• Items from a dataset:
-=-=-

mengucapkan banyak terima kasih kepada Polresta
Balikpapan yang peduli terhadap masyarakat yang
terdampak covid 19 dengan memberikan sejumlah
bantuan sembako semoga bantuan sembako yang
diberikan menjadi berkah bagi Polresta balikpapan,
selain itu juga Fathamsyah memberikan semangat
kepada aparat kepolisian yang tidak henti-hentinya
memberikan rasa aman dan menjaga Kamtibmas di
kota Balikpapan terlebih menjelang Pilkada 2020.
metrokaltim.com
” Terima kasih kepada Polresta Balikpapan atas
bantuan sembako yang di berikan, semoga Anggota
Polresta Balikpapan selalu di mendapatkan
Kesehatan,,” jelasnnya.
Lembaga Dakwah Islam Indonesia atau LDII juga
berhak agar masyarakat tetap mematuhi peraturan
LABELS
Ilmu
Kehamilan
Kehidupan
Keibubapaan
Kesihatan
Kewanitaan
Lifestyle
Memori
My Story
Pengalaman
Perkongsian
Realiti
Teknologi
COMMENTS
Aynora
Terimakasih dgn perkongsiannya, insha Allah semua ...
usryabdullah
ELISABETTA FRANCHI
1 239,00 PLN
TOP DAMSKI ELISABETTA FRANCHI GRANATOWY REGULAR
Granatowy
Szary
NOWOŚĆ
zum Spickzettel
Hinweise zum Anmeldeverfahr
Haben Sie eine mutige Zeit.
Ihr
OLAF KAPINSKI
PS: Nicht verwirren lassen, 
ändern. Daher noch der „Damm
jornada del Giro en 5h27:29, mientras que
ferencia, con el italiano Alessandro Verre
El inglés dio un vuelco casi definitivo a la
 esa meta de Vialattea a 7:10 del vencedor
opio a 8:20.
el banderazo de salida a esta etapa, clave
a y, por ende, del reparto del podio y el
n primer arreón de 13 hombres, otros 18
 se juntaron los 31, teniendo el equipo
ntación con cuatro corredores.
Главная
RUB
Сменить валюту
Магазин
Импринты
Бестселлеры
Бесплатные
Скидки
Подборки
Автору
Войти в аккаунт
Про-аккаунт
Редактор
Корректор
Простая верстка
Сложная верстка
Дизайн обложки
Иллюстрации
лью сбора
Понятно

-=-=-

• What is needed:
The number alone is wanted: how many lines of the records above include the string "yang".

• Worked solution:
4